What of these comedy geniuses though? Why is it they're failing so much when they've previously demonstrated commendable skill in the genre? It's simply because they don't blend well together. Both Michael Cera and Jack Black take on their well-known personas, standing as complete polar opposites. However, instead of this working to provide humour, they instead expose the irritating flaws in each other's characters. I used to think I liked Jack Black, but I honestly don't. He irritated me to the point that he nearly ruined Tropic Thunder. He bored me into a catatonic stupor with Nacho Libre and I'll save my grievances with Envy for a later date. He even grates on me in School Of Rock, leaving me somewhat baffled as to why I still like that film. Nonetheless, you can't watch Jack Black and get too annoyed when he plays a cocksure, slightly deluded and loud-mouthed character through which the comedy is pulled out of his own delusions, since that is, after all, the character he's made his career out of. Michael Cera plays the antithesis to this: shy, awkward and anything but confident. If comedy comes from conflict, then the pairing of these two should be a walk in the park, but instead of helping each other, it feels like they're trying to expose the worst aspects of each other. Cera becomes whiny and pitiful, kicking up a slight fuss every time Black tries to force him into something he doesn't want to do, before giving in and becoming Black's bitch. As for Black, he just comes off as an arrogant prick. Neither are fun to be in the company of, leaving you to side with the other cavemen who hate them. Every time Matthew J. Willig's Marlak threatens to "kill them where they stand", you wish he'd just gone ahead and done it a long time ago.
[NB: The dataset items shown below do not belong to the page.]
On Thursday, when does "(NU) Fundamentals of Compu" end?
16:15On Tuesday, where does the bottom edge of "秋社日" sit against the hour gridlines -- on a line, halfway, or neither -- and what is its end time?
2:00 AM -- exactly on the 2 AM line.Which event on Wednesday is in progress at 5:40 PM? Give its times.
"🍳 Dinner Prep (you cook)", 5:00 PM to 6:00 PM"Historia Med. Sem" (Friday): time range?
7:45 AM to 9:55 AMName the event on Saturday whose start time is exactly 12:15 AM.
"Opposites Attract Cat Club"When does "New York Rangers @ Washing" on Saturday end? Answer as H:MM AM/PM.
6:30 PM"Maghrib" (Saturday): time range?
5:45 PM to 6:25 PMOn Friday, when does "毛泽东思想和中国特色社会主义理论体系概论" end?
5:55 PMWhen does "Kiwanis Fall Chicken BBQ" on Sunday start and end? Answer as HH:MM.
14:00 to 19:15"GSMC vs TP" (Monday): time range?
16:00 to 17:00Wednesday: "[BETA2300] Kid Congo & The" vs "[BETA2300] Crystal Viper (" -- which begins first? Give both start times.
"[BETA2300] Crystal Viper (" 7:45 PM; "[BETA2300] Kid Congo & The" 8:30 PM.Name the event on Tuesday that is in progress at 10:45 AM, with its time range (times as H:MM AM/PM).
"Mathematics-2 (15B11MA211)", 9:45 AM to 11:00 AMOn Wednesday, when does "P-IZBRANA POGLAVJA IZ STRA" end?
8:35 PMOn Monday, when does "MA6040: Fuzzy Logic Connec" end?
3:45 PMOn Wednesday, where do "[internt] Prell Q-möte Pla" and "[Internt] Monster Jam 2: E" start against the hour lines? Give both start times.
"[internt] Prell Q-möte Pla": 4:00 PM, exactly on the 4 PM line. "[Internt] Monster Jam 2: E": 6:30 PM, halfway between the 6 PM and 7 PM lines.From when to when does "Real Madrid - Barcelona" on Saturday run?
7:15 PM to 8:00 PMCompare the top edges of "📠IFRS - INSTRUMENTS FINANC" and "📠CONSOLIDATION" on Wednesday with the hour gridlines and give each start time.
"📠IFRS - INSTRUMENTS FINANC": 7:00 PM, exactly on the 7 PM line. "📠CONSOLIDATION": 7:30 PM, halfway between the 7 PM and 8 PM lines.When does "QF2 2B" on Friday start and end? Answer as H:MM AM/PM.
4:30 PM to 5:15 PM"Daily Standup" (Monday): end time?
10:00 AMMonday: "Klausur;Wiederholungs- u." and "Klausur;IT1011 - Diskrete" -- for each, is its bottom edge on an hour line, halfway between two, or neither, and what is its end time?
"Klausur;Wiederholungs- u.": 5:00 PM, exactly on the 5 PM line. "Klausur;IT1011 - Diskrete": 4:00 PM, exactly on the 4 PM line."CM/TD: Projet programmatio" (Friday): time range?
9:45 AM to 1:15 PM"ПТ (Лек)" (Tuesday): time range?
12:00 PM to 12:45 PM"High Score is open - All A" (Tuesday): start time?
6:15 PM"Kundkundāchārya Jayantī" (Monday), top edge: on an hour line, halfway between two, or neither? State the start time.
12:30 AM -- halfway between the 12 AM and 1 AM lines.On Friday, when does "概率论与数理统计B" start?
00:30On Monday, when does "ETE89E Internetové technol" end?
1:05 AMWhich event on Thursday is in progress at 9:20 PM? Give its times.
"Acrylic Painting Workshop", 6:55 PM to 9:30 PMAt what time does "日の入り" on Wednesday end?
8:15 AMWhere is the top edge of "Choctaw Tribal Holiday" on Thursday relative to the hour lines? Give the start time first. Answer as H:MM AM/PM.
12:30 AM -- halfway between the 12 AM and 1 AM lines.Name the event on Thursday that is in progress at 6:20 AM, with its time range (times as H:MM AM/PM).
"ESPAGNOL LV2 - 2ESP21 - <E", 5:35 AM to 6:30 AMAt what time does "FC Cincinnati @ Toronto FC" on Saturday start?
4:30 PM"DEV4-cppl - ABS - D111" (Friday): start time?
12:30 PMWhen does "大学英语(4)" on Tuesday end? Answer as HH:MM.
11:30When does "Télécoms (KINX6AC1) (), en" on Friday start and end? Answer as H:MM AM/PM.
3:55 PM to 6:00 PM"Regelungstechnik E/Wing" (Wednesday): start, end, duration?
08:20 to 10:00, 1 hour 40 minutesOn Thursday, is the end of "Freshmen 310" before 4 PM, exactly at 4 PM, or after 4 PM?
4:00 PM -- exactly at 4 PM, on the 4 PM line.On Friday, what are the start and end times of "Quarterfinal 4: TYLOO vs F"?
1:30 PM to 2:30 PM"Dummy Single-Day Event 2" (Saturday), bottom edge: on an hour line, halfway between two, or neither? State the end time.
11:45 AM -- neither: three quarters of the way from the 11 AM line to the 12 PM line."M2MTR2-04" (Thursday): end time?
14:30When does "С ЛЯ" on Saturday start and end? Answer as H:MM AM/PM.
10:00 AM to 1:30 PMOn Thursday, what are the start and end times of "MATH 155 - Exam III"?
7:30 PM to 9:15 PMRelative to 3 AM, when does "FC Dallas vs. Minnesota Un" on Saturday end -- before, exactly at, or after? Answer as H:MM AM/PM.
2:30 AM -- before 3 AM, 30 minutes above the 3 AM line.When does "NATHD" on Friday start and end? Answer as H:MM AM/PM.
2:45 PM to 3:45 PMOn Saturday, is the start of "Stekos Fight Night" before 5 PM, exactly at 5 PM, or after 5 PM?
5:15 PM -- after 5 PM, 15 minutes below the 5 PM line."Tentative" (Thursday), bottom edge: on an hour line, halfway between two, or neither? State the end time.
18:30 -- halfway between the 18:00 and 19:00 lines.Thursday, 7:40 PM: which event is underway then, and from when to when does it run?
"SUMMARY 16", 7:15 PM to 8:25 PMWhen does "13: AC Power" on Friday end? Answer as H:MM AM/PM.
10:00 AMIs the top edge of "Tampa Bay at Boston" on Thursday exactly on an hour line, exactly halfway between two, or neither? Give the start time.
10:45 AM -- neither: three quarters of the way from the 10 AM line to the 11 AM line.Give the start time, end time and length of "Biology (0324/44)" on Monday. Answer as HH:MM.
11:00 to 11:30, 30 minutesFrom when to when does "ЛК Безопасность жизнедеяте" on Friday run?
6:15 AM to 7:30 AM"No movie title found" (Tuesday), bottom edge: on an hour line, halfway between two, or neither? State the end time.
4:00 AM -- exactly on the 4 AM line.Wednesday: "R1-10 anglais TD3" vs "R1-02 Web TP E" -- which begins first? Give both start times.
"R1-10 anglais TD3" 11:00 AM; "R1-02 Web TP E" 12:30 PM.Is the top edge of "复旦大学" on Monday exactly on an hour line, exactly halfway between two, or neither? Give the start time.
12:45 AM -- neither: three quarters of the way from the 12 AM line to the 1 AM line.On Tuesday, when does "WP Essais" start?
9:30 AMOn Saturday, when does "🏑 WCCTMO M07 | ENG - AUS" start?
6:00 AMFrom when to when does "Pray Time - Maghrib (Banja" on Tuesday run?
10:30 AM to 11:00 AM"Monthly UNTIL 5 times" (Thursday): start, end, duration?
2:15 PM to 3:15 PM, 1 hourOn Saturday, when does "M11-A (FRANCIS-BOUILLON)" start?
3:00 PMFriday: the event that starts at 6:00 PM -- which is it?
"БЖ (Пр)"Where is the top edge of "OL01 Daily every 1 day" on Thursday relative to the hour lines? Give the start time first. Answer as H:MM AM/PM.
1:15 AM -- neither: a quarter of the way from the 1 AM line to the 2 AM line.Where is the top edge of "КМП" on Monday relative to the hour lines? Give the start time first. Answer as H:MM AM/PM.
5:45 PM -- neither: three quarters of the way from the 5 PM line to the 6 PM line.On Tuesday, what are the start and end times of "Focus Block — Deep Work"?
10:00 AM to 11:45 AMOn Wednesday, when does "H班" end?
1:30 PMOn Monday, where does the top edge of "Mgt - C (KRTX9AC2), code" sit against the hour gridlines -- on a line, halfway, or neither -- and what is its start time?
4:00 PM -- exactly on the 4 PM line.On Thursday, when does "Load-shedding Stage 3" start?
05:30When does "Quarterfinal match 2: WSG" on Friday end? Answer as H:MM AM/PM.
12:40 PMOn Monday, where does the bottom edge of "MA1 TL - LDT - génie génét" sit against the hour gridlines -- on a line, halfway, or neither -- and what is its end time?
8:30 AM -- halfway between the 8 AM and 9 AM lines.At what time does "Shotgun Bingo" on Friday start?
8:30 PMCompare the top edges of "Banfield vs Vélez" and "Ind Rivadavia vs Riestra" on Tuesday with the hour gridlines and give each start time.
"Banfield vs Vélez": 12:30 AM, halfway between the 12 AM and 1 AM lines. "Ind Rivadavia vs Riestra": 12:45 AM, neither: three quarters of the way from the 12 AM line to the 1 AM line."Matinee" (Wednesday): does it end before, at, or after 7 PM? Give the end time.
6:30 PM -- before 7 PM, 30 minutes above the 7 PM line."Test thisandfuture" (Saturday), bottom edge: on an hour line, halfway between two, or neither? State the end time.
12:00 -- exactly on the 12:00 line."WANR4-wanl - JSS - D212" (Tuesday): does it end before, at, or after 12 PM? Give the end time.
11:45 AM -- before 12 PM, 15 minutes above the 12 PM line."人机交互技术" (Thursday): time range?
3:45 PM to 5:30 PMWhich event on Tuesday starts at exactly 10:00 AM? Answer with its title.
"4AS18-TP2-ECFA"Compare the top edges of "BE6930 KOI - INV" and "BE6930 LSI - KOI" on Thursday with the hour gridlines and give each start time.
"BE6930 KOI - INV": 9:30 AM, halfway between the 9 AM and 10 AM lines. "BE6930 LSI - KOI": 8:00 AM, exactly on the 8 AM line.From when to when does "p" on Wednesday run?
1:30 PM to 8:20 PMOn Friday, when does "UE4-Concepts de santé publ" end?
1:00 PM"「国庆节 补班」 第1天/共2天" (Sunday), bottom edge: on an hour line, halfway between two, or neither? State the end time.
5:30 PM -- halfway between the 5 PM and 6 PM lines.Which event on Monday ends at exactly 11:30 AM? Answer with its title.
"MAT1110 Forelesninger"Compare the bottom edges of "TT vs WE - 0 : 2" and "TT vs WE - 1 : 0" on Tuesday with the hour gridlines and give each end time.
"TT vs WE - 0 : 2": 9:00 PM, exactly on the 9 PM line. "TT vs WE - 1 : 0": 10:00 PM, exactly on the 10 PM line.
Elsewhere, the rest of the cast are comprised of either cameos or glorified cameos. Oliver Platt contributes to some of the film's many gross-out gags, but unfortunately these gags are being done better by The Farrelly Brothers even today, let alone when they were in their prime. Even Hank Azaria fails to be funny and that almost never happens. Christopher Mintz-Plasse wheels out McLovin AGAIN and David Cross remains under the illusion that he's funny. Then, just when you thought the film was torturous enough, Vinnie Jones arrives. As for female characters, forget it, none of them are given any real chance to try and get some laughs and they're there purely for the purpose of eye-candy. In this department, they succeed. Sadly, anyone who's seen Olivia Wilde and Juno Temple in other films will know that they're capable of so much more.

It's the obligatory outtakes sequence that proves where a lot of the film's problems really lie. First off, they're not funny, even for cheap laughs. If there's one place where it's easy to get a cheap laugh, it's the outtakes. There's no imagination or wit to them, it is literally people forgetting their lines, combined with Jack Black providing the bodily omissions and Bill Hader wheeling out his Al Pacino impression. A good impression? Yes. Funny the eighteenth time? Not really. Critically though, the outtakes expose that the cast and crew had fun making this film. Morecambe and Wise didn't enjoy making comedy. It drove them mad. Pull out any documentary on them and you'll see people backing this up. If you're having fun making a comedy, it's probably no fun for the audience because you need to be scrutinizing every joke and making sure that it's funny. The result is that over-analysis makes you sick of that joke, but it ensures that it's enjoyable for more people than just yourself. 

There isn't a single person involved in Year One who hasn't failed in some capacity, meaning that the blame is even and can be spread between all of them. To say that careers have suffered because of this film isn't a longshot. Ramis hasn't directed since, bar an episode of The Office. Black has only really had Kung Fu Panda to provide him with any success and that's not really sold off his name. As for Cera, he's faced an unprecedented swan-dive with the terrible Youth In Revolt and the, undeserved, commercial disaster that was Scott Pilgrim being the only two things of real note he's done since then. Year One is a film that has seriously hurt careers. The film itself is incapable of providing a silver lining to that fact.

ONE out of five
Contains possibly the worst comedy of modern times. And it's only possibly, because I haven't seen Movie 43 yet.